Can anyone draw me a correct Bending moment diagram and shear force diagram for this beam?
i have drawn the shear force diagram for this case but I do not know how to draw the bending moment disgram for this case because this question involve a constant moment. Normally the rule for bending moment is the value of bending moment at certain point is the area under shear force diagram from the starting point to that certain point. Can this rule applied on this question as well? I felt the bending moment diagram is quite strange if follow this rule for this question. Can anyone help me?
Thanks.

 

[Pyrrhus]

Hello, the only thing a couple or moment does for the bending diagram is create a "discontinuity" (more like a derivative doesn't exist at said point), just like the loads do on the shear diagram. If the moment is clockwise it goes up (adds to the area [method]), and if its counterclockwise it goes down (substract to the area [method]).

 

[frozen7]

Does it mean when there is a constant moment at point b, then we should either add or substract that value of constant moment in that point (either draw a straight line goes up or goes down)?

 

[Pyrrhus]

Does it mean when there is a constant moment at point b, then we should either add or substract that value of constant moment in that point (either draw a straight line goes up or goes down)?

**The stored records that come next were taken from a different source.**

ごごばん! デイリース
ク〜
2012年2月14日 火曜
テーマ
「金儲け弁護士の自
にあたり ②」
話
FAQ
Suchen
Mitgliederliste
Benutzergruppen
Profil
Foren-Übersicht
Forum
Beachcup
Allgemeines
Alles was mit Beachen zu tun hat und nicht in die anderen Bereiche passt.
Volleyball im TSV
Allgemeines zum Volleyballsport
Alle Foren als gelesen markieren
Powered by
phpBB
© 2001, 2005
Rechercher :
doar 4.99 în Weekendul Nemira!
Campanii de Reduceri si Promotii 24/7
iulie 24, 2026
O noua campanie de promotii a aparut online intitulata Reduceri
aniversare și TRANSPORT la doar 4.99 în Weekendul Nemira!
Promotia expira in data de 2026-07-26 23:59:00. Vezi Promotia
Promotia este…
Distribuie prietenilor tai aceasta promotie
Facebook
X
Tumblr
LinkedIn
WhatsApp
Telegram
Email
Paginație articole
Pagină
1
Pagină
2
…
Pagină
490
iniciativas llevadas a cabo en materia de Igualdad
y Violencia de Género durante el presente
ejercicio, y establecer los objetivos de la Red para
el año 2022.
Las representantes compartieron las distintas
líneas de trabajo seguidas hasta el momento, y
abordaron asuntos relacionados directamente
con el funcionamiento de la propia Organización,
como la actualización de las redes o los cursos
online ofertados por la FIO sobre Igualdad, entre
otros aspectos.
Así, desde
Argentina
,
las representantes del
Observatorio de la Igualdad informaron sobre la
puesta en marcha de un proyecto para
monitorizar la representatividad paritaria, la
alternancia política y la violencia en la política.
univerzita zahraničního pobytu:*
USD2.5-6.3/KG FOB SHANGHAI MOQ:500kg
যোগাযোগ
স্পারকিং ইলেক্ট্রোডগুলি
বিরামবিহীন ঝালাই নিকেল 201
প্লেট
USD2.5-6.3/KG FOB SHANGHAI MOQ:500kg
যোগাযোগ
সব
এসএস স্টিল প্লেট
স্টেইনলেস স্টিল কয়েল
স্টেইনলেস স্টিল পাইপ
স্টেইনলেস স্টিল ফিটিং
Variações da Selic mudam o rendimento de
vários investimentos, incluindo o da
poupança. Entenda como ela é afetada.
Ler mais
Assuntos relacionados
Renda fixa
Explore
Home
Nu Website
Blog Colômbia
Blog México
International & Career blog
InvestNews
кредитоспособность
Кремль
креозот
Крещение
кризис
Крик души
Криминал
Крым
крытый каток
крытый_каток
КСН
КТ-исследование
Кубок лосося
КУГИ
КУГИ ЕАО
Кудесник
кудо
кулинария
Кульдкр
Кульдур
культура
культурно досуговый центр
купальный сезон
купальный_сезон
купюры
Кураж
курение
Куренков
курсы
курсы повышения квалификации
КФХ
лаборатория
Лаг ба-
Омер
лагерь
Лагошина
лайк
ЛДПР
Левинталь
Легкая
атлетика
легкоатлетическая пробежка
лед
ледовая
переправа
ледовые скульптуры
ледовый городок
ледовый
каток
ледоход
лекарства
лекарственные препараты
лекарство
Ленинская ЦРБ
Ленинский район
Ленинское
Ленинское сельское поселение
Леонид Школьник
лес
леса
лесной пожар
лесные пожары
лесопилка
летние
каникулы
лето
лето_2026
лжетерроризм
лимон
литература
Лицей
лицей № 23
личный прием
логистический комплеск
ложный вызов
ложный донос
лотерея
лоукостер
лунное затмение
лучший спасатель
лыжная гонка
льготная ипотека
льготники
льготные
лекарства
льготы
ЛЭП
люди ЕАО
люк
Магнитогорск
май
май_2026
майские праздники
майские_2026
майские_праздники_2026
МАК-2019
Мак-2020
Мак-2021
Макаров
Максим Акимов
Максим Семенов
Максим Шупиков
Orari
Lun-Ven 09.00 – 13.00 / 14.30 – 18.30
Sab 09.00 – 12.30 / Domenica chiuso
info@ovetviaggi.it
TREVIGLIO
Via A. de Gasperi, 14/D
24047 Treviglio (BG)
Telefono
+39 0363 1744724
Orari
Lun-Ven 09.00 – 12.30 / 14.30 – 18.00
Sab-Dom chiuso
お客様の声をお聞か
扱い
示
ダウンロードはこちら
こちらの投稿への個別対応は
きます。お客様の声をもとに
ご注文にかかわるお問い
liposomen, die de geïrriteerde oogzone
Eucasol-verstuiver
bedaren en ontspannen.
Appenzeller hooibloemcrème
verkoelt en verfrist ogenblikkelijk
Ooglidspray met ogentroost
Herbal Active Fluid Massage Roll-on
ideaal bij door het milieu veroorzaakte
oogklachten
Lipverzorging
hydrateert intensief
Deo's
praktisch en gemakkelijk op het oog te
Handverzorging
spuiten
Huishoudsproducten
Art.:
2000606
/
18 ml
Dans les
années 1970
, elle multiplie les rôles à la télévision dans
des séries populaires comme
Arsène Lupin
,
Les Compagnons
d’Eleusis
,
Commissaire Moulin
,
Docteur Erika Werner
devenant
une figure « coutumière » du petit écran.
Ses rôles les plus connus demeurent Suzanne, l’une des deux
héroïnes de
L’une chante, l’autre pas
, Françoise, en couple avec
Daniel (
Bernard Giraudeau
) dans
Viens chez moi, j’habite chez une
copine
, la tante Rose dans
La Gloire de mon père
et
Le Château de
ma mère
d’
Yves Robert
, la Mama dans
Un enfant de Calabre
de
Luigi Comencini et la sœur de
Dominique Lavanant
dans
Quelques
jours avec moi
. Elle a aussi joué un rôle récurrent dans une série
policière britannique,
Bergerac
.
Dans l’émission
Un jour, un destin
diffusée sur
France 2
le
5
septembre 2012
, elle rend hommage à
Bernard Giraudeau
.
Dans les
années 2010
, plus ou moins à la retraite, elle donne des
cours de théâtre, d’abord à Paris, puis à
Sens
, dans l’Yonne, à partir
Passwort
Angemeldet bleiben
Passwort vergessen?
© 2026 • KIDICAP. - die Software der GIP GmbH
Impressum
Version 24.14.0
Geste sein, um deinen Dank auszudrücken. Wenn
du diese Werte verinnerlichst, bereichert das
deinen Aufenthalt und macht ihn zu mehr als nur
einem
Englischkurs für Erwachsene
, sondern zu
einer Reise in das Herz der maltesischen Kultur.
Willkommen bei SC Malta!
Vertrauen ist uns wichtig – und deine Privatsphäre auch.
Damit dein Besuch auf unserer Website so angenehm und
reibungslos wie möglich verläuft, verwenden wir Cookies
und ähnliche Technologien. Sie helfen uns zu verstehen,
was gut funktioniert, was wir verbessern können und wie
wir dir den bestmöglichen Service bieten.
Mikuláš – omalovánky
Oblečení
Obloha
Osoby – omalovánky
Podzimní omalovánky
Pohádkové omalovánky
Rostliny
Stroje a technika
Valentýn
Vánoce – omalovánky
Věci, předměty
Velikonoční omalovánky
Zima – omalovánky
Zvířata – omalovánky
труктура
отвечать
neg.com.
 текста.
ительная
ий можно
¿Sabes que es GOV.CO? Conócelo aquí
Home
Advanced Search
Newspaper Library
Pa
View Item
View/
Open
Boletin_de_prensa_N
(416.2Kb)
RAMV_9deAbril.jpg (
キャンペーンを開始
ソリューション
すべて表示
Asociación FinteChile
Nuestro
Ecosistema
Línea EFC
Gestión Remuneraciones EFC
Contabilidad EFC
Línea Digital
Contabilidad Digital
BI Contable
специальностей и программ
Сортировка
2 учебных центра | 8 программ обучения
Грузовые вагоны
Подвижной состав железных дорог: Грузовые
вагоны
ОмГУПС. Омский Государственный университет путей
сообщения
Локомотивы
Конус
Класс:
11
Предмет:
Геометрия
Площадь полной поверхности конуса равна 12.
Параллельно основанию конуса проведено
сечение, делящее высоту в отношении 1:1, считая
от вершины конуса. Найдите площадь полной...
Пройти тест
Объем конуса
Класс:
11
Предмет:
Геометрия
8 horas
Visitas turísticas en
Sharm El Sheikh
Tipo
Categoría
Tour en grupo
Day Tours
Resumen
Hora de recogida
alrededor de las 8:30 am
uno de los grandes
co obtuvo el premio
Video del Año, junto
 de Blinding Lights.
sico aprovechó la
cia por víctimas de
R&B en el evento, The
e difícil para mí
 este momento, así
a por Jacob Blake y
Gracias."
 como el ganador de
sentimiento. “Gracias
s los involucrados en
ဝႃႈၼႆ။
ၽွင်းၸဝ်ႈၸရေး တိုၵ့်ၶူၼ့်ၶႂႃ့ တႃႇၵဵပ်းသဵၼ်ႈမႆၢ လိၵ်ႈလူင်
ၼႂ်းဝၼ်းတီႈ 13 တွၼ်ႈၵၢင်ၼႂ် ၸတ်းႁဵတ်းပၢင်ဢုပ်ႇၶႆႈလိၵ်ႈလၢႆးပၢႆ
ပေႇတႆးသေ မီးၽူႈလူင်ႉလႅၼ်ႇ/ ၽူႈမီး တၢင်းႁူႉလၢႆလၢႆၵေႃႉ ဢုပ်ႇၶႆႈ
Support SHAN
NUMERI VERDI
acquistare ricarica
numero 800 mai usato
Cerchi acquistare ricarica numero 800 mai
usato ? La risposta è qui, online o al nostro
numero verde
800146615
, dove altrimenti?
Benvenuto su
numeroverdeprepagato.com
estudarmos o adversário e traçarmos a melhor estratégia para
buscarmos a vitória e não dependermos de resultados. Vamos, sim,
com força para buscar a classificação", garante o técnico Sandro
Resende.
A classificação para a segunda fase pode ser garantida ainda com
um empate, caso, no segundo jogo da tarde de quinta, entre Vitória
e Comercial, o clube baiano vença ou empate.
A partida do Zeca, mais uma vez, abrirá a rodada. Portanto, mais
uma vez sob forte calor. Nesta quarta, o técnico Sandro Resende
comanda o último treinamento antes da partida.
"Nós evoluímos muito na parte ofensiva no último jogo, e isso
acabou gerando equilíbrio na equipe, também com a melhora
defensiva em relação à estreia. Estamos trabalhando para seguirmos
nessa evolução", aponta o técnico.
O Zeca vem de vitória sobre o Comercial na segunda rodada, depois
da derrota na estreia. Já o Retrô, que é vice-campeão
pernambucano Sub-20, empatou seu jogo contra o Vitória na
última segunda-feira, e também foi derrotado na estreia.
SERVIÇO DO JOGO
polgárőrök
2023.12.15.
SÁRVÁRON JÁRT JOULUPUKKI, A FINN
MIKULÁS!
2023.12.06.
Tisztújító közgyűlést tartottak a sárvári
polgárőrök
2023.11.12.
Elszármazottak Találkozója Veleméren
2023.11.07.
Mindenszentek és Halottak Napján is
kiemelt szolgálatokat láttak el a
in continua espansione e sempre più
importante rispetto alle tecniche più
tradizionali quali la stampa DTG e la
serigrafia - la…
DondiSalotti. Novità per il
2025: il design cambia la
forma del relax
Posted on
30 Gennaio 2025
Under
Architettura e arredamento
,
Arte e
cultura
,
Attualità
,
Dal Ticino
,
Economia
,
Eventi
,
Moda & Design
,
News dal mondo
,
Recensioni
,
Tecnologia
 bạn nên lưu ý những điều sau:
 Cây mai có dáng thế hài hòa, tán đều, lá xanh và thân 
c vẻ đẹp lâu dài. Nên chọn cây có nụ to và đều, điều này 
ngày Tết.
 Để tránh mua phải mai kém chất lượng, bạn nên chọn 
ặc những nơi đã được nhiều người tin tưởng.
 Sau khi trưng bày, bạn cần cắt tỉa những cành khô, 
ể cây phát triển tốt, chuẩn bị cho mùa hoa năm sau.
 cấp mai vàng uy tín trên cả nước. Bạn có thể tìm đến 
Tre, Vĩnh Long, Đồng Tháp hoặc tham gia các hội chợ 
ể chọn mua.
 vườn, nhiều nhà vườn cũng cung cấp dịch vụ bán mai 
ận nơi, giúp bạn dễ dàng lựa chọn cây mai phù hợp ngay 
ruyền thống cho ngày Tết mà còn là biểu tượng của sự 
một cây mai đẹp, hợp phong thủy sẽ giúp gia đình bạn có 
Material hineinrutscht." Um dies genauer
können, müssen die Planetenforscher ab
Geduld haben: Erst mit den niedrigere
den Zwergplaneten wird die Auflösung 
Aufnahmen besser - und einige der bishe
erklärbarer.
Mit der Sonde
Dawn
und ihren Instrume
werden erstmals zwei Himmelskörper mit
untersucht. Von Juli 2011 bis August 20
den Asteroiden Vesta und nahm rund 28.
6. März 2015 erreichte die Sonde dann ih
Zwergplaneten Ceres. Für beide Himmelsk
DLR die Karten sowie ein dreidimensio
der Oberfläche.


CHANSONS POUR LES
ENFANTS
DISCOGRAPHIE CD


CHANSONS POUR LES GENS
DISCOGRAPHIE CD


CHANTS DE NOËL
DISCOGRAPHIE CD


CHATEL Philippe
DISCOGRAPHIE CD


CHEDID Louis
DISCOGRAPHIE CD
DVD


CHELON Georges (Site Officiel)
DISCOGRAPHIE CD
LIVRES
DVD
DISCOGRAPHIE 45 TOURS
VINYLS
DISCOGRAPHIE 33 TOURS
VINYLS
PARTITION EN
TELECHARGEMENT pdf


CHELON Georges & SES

exactly what i said above.

 

[frozen7]

One more thing have to be confirmed.
For uniformly distributed load, Mx = (Ay)(x) - (wx^2)/2 (where x is the distance from staring point to x, Ay is the reaction force at the starting point and w is the force per unit length and Mx is the bending moment)
Let say if there is a constant moment which is 50N/m at point a ,then Mx become Mx = (Ay)(x) - (wx^2)/2 +50 ??

 

[Pyrrhus]

One more thing have to be confirmed.
For uniformly distributed load, Mx = (Ay)(x) - (wx^2)/2 (where x is the distance from staring point to x, Ay is the reaction force at the starting point and w is the force per unit length and Mx is the bending moment)
Let say if there is a constant moment which is 50N/m at point a ,then Mx become Mx = (Ay)(x) - (wx^2)/2 +50 ??

Yes +50 if its clockwise.